Originally Posted by modrobert

Looks like this one...

http://aminet.net/package/dev/asm/DvPkMacros

Code:

btstm   Macro                   ;test one bit in a longword
        btst #(\1)&$7,(3^((\1)>>3))+\2
        Endm

What a nice macro!

litwr · 26 May 2021, 19:17

Quote:

Originally Posted by Don_Adan

Really "perfectly right?"

BTW your code which replaces SUB #14,D6 with SUB #28,D6 imposes a limit of 9360 digits.

The older one could be used up to 9400 digits. You code has also made the algo less clear.

Don_Adan · 26 May 2021, 20:39

Quote:

Originally Posted by litwr

BTW your code which replaces SUB #14,D6 with SUB #28,D6 imposes a limit of 9360 digits. The older one could be used up to 9400 digits. You code has also made the algo less clear.

My code which replaces sub #14,d6 with sub #28,d6 imposes a limit of 9360 digits?
Oooh, really? It must be magic. Here is this optimisation http://eab.abime.net/showpost.php?p=...&postcount=138

Code:

.l7 
;     lsr d6       ; 2 bytes 
         mulu #7,d6          ;kv = d6
         move.l d6,d3
         lea.l ra(pc),a3

         exg.l a5,a6
         jsr Forbid(a6)
         moveq.l #INTB_VERTB,d0
         lea.l VBlankServer(pc),a1
         jsr AddIntServer(a6)
         exg.l a5,a6
         ;move.w #$4000,$dff096    ;DMA off
 ;        lsr d3      ; 2 bytes 

     lsr.w #2,D3  ; 2 bytes 
        subq #1,d3
         move.l #2000*65537,d0
         move.l a3,a0
.fill    move.l d0,(a0)+
         dbra d3,.fill

.l0      clr.l d5       ;d <- 0
;         clr.l d4    ; 2 bytes less 
         clr.l d7
 ;        move d6,d4     ;i <- kv  ; 2 bytes
 ;        add.l d4,d4     ;i <- i*2  ; 2 bytes

  move.l D6,D4         ; 2 bytes
         adda.l d4,a3
.....

endif
 ;        sub.w #14,d6   ;kv   ;4 bytes 
        sub.w #28,D6         ; 4 bytes
         bne .l0

6 instructions (14 bytes), are replaced with 3 instructions (8 bytes)
Of course you can use any program for count this.

This is less clear? 4 digits, every digit 7 bytes. Then sub 28 is less readable than sub 14 ?

litwr · 26 May 2021, 20:48

Quote:

Originally Posted by Don_Adan

Oooh, really?
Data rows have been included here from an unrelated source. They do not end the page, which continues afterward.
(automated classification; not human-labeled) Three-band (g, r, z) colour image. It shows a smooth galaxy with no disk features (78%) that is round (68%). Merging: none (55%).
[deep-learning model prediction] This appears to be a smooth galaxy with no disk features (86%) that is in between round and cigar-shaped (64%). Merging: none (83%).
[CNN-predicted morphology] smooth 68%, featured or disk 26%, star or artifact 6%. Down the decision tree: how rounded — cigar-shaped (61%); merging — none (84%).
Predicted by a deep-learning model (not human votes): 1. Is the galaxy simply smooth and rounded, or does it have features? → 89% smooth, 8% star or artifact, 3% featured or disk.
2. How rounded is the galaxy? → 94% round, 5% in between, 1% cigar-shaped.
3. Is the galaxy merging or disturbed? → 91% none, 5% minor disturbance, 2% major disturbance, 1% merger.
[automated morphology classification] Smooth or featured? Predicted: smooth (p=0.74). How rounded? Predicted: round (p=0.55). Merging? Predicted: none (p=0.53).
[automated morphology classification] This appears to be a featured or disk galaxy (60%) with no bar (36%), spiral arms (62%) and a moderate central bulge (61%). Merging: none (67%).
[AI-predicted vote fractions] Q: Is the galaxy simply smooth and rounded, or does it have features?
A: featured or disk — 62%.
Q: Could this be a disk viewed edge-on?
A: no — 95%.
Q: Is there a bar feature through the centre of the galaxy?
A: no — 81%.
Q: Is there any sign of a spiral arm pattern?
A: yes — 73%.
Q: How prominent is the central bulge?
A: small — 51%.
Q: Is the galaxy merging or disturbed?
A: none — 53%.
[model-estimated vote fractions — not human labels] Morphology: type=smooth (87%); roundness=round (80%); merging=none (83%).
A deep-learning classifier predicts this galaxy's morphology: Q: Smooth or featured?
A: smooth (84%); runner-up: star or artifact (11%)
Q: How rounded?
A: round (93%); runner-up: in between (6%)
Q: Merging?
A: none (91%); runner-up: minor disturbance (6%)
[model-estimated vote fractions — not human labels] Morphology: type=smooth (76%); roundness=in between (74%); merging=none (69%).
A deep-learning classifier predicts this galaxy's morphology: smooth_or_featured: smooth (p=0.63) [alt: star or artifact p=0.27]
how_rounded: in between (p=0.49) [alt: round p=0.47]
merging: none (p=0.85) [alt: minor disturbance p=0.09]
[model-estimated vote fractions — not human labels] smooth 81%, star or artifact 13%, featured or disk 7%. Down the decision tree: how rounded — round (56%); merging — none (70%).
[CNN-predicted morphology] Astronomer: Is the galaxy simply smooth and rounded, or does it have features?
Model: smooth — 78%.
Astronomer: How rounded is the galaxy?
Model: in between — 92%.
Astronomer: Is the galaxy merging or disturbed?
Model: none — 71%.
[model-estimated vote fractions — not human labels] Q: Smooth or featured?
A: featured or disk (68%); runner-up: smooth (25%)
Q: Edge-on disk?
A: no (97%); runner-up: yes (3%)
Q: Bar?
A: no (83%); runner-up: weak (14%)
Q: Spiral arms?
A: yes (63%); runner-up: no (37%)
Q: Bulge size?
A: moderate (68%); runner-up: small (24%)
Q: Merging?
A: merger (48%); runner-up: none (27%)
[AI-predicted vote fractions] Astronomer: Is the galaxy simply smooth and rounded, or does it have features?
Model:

It must be magic.

You have missed the point. Your code imposes that limit because D6 has to keep a larger value now.

Indeed, it is not important because we have a practical limit of 9280 digits now. 9360 is a much larger number.

Therefore your optimization is still actual.

Don_Adan · 26 May 2021, 21:01

Because Pi routine after some time is overflowed more than 1 bit ( over $1FFFF), then my idea can not be used. Thanks to Phil for tests this. And Saimo version is the best option for internal loop.

Anyway if someone will be need fast (?) 32/16 divide with maximum $1FFFF output then he can used my last attempt. Exactly this is divide by 15 bits maximum because bit 16 is zero, and D7 high word is already cleared.

Code:

 lsr.l #1,D3 
 divu.w d4,d3 
 move.w d3,d7 
 clr.w d3 
 swap d3 
 addx.w D3,D3 
 add.l D7,D7 
 sub.w D4,D3 
 bpl.b OneMore
 add.w D4,D3
 subq.l #1,D7
OneMore
 addq.l #1,D7

Don_Adan · 26 May 2021, 21:06

Quote:

Originally Posted by litwr

You have missed the point. Your code imposes that limit because D6 has to keeps a larger value now.

Indeed, it is not important because we have a practical limit of 9280 digits now. 9360 is a much larger number.

Therefore your optimization is still actual.

How you calculated this? Which program you used? 9360 is maximum value for $10000 buff and this is not changed.

Don_Adan · 26 May 2021, 21:23

Quote:

Originally Posted by litwr

And please be less cryptic about details. BTW I understand Polish...

I was in Warsaw many times.

This is EAB rule then you must be happy with my very poor english or wait 100 years when Google translator will be good enough for translation polish texts.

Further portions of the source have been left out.